Platelet-activating factor (PAF-acether) enhances the concomitant production of tumour necrosis factor-alpha and interleukin-1 by subsets of human monocytes.

The production of the cytokines tumour necrosis factor (TNF) and interleukin-1 (IL-1) by human monocytes was analysed following their stimulation with muramyl dipeptide (MDP; 1 microgram/ml), in the absence or presence of graded concentrations of platelet-activating factor (PAF). Significantly enhanced production of both TNF and IL-1 was observed at two concentration ranges of PAF: a major enhancement was observed at 10(-8)-10(-6) M and this was blocked by the PAF antagonist BN 52021 (10(-4) M).
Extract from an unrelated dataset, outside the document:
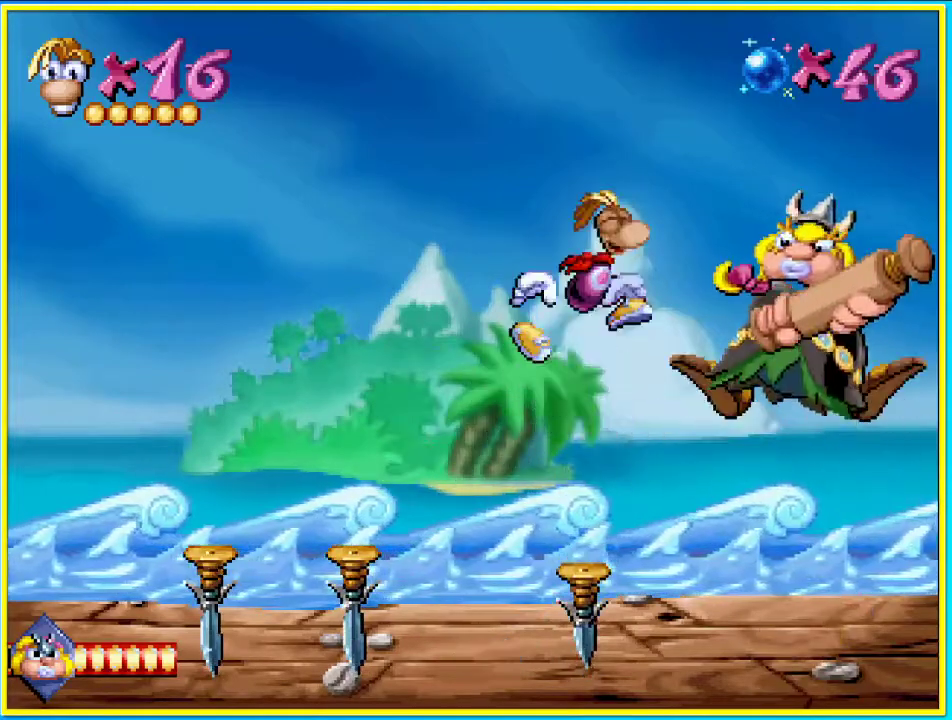
{"buttons": ["DPAD_LEFT"], "left_stick": "center", "right_stick": "center", "events": [[369, "DPAD_LEFT", "down"]]}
A second enhancement was observed at 10(-15)-10(-14) M PAF, which was not blocked by BN 52021. Monocytes isolated either by adherence or counterflow elutriation had similar responses to PAF. The biologically inactive precursor-metabolite, lyso-PAF, had no effect on cytokine production. PAF was shown to augment the production of both bioactive TNF and IL-1 and immunoreactive TNF-alpha and IL-1 alpha and beta. Fractionation of monocytes on a discontinuous Percoll gradient yielded a denser subpopulation, which responded preferentially to higher PAF concentrations, while the less dense subpopulation responded to both concentration ranges. These data indicate that PAF can modulate monocyte functions as related to cytokine production, and may thus contribute to amplification of inflammatory reactions and regulation of immune responses by interacting with subsets of human monocytes.